Elle ne put leur crier qu’elle voulait devenir écrivaine que derrière la porte de leur chambre fermée à clef. Bintou aurait insisté pour rentrer, si elle n’avait pas entendu des applaudissements. C’était Aïssatou. Elle était fière de sa grande sœur. Elle voulut voir les prix et savoir comment on devient écrivaine. Bintou ne sut que répondre à sa petite sœur. Elle ne s’était même pas posée la question jusqu’ici.

 

Vers 22 heures, quand sa mère rentra du travail, c’est Aïssatou  qui brandit fièrement les prix de Bintou en guise d’accueil.

« Bintou a gagné, regarde Ma ! »

Le manteau encore sur le dos, elle s’assit et plissa les yeux.  Elle cherchait le prénom et le nom de sa fille, entre tout tous ces mots indéchiffrables.

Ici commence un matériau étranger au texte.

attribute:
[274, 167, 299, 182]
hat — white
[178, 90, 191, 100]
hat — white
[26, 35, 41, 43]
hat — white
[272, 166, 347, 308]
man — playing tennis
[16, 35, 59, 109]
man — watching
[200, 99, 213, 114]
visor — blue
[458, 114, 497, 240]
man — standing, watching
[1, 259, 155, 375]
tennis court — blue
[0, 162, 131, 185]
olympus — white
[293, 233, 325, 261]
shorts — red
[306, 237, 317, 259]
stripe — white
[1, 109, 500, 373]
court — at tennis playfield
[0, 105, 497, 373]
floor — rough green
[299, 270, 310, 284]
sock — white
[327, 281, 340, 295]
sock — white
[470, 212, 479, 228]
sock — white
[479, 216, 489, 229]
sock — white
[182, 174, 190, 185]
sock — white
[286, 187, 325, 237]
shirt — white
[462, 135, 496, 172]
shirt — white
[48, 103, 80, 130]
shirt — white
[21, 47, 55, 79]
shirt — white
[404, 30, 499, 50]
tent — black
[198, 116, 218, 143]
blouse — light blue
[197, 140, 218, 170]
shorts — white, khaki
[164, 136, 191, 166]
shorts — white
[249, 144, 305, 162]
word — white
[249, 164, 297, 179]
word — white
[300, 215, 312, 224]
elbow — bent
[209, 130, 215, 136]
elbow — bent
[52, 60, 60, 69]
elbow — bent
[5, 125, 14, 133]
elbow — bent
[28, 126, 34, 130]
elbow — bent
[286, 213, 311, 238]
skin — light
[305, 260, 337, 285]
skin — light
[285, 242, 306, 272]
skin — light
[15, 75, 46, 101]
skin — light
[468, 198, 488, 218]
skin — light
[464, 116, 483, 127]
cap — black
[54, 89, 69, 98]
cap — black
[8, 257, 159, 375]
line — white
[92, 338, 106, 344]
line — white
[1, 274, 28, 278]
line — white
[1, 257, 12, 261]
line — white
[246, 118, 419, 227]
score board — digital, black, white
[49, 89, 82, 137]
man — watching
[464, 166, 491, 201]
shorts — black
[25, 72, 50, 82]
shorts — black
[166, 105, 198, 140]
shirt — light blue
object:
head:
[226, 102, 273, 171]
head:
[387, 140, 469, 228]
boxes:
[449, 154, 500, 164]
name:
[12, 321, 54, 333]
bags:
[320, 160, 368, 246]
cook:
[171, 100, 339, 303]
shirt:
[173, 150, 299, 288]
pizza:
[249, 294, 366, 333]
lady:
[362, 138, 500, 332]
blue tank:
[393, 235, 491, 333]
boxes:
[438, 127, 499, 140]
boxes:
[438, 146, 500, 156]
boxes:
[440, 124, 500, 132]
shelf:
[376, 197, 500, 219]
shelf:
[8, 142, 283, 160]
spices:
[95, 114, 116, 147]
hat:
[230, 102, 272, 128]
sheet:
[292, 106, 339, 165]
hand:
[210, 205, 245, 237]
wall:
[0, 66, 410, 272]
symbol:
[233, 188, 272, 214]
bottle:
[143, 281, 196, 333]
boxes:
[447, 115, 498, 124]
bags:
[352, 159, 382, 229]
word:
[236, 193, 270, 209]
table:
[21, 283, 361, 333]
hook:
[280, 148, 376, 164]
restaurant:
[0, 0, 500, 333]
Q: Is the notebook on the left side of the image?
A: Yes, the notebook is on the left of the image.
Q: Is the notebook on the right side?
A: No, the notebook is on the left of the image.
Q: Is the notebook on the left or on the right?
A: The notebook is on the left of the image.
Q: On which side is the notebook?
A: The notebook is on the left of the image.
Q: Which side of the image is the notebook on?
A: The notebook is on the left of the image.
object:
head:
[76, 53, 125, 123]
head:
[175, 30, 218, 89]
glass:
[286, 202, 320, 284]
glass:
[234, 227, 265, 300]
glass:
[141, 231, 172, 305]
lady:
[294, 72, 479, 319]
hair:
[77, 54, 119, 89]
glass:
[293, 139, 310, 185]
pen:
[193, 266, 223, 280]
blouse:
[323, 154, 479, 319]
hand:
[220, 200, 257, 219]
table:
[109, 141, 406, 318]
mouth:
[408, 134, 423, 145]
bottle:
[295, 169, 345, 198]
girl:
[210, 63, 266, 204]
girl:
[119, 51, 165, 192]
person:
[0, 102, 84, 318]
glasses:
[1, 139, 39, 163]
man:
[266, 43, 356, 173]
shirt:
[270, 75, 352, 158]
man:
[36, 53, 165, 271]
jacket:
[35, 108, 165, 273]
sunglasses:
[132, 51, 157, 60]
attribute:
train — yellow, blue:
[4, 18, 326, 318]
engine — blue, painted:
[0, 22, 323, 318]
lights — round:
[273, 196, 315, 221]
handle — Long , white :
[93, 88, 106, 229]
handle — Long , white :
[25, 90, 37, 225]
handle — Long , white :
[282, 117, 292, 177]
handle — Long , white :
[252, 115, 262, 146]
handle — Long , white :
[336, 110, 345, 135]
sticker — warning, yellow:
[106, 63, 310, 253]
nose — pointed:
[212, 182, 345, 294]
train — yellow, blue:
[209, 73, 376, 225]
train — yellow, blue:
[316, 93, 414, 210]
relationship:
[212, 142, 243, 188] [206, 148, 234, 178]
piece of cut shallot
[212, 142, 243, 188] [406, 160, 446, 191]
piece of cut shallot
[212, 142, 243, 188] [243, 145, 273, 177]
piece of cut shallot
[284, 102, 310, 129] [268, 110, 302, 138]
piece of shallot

« Attends, je vais te lire déclara Aïssatou. Il y a écrit, le premier prix-se ésse-t, ésse-t… Comment tu lis ça, Bintou ?

—Est.

—Le premier prix-se est décque-décque-décque

—décerner, reprit Bintou.

—Décerner à Bintou Soumaré ! »

Un sourire illumina le visage de leur mère à l’évocation du prénom. Elle mit son doigt sur le prénom calligraphié à la main et répéta : « Bintou Soumaré. Mash’Allah Bintou. Qu’Allah t’accorde la réussite. Aïssatou, toi aussi tu dois bien travaillé comme ta sœur. Elle s’est sûre, elle va travailler dans un bureau où elle sera assisse.

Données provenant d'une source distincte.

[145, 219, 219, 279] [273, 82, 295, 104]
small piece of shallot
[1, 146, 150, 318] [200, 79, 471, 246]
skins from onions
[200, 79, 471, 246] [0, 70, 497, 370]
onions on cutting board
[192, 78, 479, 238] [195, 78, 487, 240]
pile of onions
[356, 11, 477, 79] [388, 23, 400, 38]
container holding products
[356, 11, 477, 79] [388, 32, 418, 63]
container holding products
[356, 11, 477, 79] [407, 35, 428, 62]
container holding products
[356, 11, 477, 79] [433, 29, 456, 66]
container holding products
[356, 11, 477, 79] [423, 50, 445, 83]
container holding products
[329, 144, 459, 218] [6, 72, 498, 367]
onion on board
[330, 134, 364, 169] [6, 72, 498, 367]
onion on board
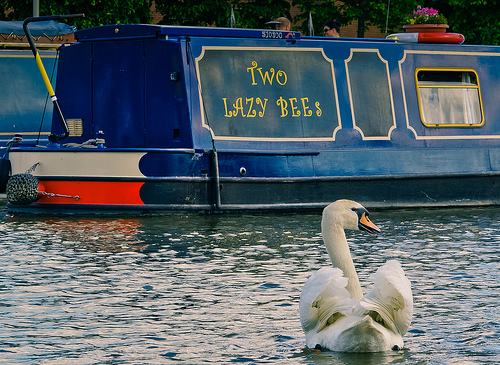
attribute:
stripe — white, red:
[6, 150, 148, 181]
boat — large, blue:
[6, 14, 499, 212]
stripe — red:
[39, 181, 145, 206]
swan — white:
[298, 197, 413, 353]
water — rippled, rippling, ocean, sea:
[0, 208, 499, 364]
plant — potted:
[402, 4, 450, 34]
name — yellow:
[218, 60, 324, 119]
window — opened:
[413, 68, 487, 128]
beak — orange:
[359, 214, 383, 236]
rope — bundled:
[4, 172, 40, 207]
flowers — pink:
[410, 5, 439, 19]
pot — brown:
[403, 25, 451, 33]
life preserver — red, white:
[382, 32, 466, 43]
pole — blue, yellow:
[21, 11, 87, 141]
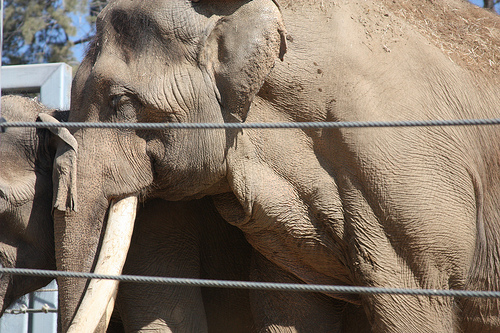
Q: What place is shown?
A: It is a pen.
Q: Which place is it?
A: It is a pen.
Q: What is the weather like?
A: It is clear.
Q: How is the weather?
A: It is clear.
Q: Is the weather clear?
A: Yes, it is clear.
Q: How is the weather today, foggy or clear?
A: It is clear.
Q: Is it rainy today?
A: No, it is clear.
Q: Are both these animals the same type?
A: Yes, all the animals are elephants.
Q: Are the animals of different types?
A: No, all the animals are elephants.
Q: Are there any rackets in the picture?
A: No, there are no rackets.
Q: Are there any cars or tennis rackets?
A: No, there are no tennis rackets or cars.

—Non, Ma. Bintou veut devenir écrivaine.

—C’est quoi, ça ?

—C’est écrire des livres.

Après une courte réfléxion, leur mère dit toujours dans son sourire :

—C’est bien, comme ça Bintou gagnera beaucoup d’argent et on aura plus qu’à retourner en Gambie.

—Non, moi j’veux pas aller en Afrique, s’offusque Aïssatou.

Leur mère rit de la moue boudeuse de sa fille et lui promit qu’elle s’y plairait plus qu’ici.

Elle accrocha ensuite le certificat et le bon d’achat sur le frigo pour que leur père le voie en rentrant du boulot. Bintou hésita récupérer ses prix et à les cacher loin du regard de ses parents. Etait-elle vraiment capable de devenir écrivaine après tout.